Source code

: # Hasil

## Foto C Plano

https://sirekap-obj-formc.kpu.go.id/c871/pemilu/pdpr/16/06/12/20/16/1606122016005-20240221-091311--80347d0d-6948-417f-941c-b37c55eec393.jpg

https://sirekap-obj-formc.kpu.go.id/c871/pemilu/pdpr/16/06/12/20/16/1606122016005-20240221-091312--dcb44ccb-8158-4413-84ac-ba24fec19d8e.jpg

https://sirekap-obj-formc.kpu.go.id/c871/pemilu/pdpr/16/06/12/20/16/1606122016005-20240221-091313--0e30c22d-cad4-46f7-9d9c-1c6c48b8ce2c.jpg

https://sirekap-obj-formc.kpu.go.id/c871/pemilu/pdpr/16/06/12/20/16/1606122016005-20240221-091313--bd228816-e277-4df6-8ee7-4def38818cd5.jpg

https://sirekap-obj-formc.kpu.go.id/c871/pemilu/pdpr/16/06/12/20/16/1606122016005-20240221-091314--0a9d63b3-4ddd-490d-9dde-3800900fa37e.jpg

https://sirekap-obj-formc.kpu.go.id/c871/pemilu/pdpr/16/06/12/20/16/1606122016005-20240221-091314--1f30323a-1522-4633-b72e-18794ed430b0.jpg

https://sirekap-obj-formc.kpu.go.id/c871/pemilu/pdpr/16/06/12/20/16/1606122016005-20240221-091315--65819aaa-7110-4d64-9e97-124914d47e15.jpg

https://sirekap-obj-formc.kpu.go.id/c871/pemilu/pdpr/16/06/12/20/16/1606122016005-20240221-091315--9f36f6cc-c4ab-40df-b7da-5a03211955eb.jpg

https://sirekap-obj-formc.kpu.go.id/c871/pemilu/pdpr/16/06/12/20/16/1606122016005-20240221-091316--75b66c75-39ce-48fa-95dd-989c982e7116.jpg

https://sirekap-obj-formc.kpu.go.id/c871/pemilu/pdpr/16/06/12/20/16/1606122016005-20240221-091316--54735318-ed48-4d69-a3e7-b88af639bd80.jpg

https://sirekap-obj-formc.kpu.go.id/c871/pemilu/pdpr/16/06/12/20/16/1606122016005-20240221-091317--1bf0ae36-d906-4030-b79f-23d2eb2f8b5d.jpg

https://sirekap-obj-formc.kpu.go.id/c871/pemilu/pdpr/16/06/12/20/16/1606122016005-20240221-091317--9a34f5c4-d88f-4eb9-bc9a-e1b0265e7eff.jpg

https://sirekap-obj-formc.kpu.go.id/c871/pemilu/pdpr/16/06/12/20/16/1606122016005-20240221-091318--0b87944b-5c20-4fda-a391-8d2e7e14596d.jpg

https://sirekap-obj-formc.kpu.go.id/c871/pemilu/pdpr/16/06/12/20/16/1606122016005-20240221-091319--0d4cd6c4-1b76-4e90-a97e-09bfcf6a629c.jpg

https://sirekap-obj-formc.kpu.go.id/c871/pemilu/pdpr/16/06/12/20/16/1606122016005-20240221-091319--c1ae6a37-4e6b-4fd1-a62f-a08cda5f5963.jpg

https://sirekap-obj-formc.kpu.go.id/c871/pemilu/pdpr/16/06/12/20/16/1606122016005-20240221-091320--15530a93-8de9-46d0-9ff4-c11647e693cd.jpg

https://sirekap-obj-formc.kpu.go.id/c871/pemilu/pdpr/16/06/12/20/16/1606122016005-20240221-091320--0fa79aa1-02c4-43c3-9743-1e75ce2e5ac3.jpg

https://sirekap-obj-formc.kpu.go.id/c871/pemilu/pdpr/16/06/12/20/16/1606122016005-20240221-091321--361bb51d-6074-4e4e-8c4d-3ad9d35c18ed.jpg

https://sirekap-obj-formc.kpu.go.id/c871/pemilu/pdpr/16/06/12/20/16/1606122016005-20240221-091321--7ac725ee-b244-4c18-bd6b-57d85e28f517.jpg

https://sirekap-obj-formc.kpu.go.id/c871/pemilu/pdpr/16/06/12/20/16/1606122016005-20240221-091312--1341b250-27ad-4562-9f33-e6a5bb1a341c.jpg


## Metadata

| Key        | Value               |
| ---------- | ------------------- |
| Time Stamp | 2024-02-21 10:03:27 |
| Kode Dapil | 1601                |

__________

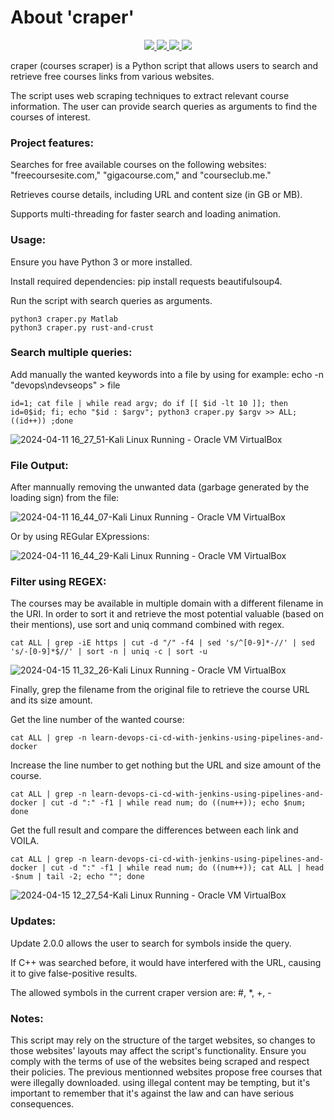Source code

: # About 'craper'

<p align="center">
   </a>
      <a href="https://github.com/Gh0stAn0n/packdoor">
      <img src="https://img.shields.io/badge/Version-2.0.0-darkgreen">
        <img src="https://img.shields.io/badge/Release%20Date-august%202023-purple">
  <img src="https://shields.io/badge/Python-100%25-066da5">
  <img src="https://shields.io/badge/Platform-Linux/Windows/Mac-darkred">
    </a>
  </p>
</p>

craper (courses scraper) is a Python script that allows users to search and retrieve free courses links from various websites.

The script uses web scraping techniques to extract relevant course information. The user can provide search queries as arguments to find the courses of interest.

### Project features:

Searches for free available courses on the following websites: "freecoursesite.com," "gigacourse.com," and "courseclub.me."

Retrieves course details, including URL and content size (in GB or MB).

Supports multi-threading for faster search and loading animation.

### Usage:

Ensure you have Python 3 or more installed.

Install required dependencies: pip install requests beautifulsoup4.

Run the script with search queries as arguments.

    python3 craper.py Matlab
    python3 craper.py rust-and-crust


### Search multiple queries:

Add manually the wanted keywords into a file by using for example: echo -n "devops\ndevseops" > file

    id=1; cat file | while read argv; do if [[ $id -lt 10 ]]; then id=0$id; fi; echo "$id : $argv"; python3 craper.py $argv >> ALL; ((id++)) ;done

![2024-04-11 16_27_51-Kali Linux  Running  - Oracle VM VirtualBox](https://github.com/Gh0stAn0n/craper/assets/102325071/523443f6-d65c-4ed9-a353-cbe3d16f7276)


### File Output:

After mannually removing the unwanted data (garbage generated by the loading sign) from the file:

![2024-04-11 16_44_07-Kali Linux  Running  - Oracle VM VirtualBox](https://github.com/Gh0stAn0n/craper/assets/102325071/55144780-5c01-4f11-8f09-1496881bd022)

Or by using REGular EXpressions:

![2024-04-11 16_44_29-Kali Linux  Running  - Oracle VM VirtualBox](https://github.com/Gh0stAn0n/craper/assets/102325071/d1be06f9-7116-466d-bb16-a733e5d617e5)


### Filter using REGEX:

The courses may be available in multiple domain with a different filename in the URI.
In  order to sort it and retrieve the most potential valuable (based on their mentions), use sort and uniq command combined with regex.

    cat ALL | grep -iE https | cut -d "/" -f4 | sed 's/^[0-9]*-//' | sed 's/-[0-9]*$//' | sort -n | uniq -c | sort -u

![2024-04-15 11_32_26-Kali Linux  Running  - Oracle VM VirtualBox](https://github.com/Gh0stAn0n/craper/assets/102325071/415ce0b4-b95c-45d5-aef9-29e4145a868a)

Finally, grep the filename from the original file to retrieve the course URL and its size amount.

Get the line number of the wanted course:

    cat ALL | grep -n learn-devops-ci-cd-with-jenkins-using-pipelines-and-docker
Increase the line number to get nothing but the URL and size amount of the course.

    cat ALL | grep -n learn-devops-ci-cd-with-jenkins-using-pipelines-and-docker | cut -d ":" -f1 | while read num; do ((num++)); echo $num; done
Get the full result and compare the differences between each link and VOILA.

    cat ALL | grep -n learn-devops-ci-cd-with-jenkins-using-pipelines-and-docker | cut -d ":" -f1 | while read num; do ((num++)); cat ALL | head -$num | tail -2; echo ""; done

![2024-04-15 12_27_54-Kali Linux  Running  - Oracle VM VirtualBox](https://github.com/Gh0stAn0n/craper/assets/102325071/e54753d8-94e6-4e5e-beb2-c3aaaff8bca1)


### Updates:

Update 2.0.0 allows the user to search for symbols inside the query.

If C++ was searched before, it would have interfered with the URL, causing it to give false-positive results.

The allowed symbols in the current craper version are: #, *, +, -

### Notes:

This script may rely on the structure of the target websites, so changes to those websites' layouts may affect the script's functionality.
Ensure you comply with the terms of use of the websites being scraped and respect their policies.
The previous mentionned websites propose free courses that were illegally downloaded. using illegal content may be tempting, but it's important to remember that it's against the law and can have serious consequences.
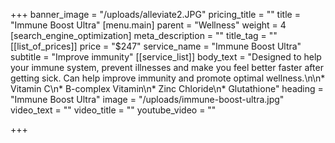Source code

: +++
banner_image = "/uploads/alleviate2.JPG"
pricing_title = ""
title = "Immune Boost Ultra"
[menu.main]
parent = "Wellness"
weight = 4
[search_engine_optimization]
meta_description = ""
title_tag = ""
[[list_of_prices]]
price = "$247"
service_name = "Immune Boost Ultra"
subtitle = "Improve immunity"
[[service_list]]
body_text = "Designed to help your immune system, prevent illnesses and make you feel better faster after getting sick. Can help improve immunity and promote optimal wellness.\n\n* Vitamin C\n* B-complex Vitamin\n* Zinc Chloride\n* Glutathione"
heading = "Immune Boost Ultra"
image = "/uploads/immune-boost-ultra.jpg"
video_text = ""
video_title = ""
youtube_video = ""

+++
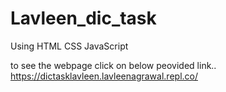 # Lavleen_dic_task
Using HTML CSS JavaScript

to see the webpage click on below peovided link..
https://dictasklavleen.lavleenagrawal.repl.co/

__________

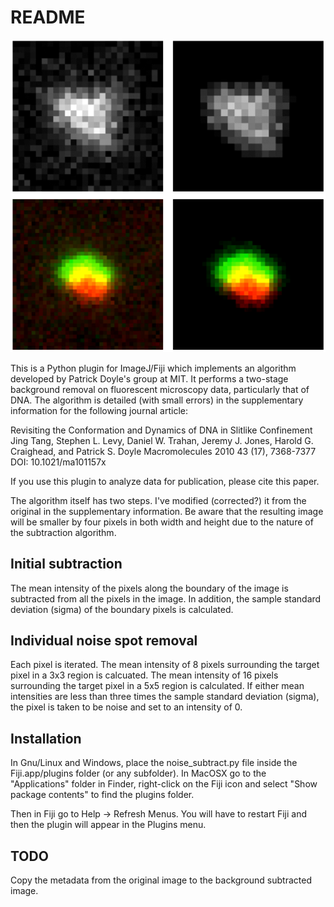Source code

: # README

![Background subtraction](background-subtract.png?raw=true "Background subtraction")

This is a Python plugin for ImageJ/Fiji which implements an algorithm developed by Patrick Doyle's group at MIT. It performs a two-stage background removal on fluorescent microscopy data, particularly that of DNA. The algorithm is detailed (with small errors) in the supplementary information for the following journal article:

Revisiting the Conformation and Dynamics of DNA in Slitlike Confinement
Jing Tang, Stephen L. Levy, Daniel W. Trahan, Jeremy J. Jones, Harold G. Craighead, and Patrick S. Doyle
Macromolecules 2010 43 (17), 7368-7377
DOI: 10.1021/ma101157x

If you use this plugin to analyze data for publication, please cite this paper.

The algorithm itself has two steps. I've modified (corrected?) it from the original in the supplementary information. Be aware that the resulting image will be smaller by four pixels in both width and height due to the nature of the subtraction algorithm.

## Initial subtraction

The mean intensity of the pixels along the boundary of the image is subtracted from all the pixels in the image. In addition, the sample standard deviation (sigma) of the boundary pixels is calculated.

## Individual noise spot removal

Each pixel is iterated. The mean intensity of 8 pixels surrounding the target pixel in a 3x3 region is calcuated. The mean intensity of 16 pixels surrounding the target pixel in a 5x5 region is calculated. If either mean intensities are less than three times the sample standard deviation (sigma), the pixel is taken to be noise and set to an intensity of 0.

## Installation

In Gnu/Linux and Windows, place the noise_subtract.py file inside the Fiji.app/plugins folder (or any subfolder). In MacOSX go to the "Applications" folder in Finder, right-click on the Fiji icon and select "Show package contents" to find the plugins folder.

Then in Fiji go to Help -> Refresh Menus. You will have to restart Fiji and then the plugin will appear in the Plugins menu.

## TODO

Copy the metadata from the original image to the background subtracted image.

__________

Please lay out the lines from the one holding "The script uses" through the one holding "Retrieves course details, including", inclusive, as a Markdown table with the columns Row and Text. Leave out blank lines.

| Row | Text |
|---|---|
| 1 | The script uses web scraping techniques to extract relevant course information. The user can provide search queries as arguments to find the courses of interest. |
| 2 | ### Project features: |
| 3 | Searches for free available courses on the following websites: "freecoursesite.com," "gigacourse.com," and "courseclub.me." |
| 4 | Retrieves course details, including URL and content size (in GB or MB). |